I glanced through your code, and frankly I wasn't much impressed.


What the ... ;-)
First of all, what you timed was substantially different from what the OP
asked about. Second, you called the functions through a pointer
(repeatedly) and included the time to call the function via a pointer in
the overall time for the function. Third, you included the first run
through the data in the time for executing the code -- on the first run,
the data will frequently be in main memory, but on the second and
subsequent runs, it's likely to be in the cache, so the first run will
often be substantially slower than the second and subsequent runs.

All three points are somehow unfounded, imho.
1) what was timed was simply interleaved sequential access to
a block of data that is not too trivial regarding L2
access of the underlying architecture. To take out one
"dimension", as you did, also makes things too simple
for any optimizing compiler and wouldn't support my view ... ,
2) calling through pointer was done 2x per test scenario, which
has to be compared with the NxN loop calculation in the function,
that leaves us at a error ratio of 2 / (20,000 x 20,000) (only) if
we assume the indirect call to take as much cycles as the inner-loop
calculation (which it obviously doesn't),
3) this does't really count because the data block initialization is
done immediately before the first test function invocation. BTW,
due to the "indirect call dispatcher design", this was easy to
add(and I added it - it didn't change any results, see enclosed source)

• **Saved data entries**

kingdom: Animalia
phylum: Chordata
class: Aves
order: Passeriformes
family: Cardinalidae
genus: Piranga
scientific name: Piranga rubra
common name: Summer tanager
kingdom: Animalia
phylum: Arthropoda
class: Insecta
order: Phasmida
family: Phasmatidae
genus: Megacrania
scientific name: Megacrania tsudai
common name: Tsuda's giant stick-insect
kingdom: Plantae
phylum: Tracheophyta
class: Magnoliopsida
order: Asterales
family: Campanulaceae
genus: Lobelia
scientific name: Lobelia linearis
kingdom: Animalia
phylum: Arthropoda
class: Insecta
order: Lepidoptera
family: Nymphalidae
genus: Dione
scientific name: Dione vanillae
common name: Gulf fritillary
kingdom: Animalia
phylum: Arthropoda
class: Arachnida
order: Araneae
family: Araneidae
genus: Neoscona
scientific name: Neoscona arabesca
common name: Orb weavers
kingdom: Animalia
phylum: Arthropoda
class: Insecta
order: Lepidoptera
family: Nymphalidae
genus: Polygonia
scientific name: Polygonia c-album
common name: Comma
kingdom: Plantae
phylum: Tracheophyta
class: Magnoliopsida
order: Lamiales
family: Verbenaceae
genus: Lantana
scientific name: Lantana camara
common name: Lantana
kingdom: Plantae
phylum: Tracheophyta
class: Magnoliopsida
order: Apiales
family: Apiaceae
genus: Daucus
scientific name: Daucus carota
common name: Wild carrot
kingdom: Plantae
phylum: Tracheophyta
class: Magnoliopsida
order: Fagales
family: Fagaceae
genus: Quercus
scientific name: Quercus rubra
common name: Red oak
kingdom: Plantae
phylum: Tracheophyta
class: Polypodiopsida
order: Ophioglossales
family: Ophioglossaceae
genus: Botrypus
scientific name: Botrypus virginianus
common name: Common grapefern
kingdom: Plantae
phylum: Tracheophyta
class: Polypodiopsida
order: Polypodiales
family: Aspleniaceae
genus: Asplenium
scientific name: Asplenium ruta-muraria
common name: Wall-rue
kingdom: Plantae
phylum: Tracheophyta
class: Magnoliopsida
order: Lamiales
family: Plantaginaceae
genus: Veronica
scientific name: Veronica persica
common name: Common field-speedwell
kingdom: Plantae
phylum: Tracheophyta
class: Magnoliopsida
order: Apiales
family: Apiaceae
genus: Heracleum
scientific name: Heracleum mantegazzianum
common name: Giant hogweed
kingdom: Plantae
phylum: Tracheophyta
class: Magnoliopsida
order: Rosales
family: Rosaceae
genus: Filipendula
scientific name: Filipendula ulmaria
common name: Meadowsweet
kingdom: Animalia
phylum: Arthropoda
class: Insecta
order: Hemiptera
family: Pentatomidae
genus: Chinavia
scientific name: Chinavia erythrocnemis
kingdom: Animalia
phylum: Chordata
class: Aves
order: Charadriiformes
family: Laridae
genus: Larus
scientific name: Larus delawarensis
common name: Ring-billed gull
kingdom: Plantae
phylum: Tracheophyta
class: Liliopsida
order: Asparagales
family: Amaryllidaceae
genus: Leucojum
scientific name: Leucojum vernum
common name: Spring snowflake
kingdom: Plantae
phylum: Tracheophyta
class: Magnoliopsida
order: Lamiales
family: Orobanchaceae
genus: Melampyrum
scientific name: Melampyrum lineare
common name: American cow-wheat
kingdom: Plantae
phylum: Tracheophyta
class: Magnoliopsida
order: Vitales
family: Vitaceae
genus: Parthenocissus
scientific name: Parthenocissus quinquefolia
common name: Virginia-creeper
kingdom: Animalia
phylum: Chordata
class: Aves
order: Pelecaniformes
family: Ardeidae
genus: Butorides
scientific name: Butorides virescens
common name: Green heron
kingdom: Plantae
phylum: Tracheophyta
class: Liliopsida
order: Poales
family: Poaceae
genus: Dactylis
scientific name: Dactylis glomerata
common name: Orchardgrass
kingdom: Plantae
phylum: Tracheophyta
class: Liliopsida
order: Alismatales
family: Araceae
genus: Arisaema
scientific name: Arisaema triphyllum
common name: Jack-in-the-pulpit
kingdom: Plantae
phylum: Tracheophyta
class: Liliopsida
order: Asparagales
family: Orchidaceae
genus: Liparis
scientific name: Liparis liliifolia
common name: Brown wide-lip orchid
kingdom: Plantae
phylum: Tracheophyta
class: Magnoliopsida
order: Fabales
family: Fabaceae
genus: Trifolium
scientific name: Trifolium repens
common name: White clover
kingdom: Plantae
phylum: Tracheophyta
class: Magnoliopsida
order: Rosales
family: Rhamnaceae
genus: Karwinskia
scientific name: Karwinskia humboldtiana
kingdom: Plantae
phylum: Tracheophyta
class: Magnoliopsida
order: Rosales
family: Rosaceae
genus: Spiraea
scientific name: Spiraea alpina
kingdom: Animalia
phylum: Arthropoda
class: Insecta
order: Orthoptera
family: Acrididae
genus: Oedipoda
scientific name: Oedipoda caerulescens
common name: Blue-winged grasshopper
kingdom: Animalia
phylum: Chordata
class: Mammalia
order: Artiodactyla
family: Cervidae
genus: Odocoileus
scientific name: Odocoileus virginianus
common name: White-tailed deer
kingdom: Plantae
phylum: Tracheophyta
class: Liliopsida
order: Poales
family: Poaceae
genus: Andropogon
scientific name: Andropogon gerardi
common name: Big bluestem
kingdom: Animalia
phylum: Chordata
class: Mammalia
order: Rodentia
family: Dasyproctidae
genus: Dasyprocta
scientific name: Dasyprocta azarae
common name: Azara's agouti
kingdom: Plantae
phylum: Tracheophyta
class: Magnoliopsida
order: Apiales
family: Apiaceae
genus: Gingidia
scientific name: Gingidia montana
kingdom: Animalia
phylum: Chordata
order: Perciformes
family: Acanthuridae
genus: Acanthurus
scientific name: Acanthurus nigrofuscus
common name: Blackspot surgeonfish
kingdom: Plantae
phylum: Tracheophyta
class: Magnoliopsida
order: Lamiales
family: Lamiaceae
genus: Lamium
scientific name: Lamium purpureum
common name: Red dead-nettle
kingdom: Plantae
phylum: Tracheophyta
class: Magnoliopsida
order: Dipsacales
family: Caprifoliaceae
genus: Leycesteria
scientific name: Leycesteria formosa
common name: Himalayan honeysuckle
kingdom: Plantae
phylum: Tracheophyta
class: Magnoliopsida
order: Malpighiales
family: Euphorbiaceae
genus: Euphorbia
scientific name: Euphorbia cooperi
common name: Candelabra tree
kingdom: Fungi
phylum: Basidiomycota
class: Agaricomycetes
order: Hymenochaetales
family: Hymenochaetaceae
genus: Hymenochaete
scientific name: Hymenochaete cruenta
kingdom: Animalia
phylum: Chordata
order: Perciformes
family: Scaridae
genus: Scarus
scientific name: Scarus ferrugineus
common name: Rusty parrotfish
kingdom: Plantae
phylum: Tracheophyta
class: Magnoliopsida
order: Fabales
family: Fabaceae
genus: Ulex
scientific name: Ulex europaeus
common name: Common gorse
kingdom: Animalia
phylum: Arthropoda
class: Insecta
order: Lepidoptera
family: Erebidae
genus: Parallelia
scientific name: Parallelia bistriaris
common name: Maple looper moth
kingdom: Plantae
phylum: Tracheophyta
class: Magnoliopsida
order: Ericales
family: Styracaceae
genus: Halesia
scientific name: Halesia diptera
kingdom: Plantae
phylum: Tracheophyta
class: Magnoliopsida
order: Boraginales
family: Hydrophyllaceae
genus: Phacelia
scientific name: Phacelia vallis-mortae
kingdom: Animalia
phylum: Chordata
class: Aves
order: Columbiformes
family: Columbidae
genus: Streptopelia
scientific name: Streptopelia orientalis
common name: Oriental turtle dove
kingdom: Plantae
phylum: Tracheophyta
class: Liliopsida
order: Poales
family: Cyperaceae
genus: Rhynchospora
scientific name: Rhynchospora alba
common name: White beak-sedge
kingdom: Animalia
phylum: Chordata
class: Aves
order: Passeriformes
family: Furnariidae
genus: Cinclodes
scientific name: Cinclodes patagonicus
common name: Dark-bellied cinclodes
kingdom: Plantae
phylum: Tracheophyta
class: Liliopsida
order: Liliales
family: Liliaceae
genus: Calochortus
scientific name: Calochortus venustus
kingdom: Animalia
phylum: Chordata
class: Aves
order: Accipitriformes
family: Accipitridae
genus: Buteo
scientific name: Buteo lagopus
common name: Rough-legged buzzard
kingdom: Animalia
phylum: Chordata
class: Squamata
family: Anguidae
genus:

• **Problems to work on**
**a)** Using the benchmarking discussion, decide whether each statement agrees with it and answer yes or no, quoting the words that settle it: (i) the reply says the function was called through a pointer twice per test scenario; (ii) the reply says adding a first run through the data changed the results; (iii) the critic says that on the first run the data will frequently be in the cache.
**b)** Write the next part of the benchmarking discussion, picking up right after its final line.

• **Task-by-task answers**
**a)**
(i) Yes: "calling through pointer was done 2x per test scenario"
(ii) No: "it didn't change any results"
(iii) No: "on the first run, the data will frequently be in main memory"

**b)**
Here's a bit of code that gets rid of at least those specific problems:
#include <cstdlib>
[snipped]
...
struct listitem { int value1, value2; };
...
Why not to include some other data item in between?

struct listitem { int value1, dummy, value2; };
int test_array(listitem const *list, size_t nitems)
{
int x=0;

for(size_t i=0; i<nitems; ++i)
x += list.value1 + list.value2;
return x;
}


This is just a sequential block access which can
be translated to assembler using only one index
register, one counter, and one accumulator.
[snipped]
std::cout << "Array value: " << val1;
std::cout << "\nPointer value: " << val2;

std::cout << "\nArray Time: " << time1;
std::cout << "\nPointer Time : " << time2;

On any of my machines, your code (using your
prameters) runs just through within a few clock
cycles. But I see your point. On such simple
constructs, almost any compiler can deduce
the optimal access sequence and can easily
prevent repeated index offset multiplications.
Compiled with VC++ 6.0, using the default "Release" settings for a
console application, the results I get from a few runs of this are:
...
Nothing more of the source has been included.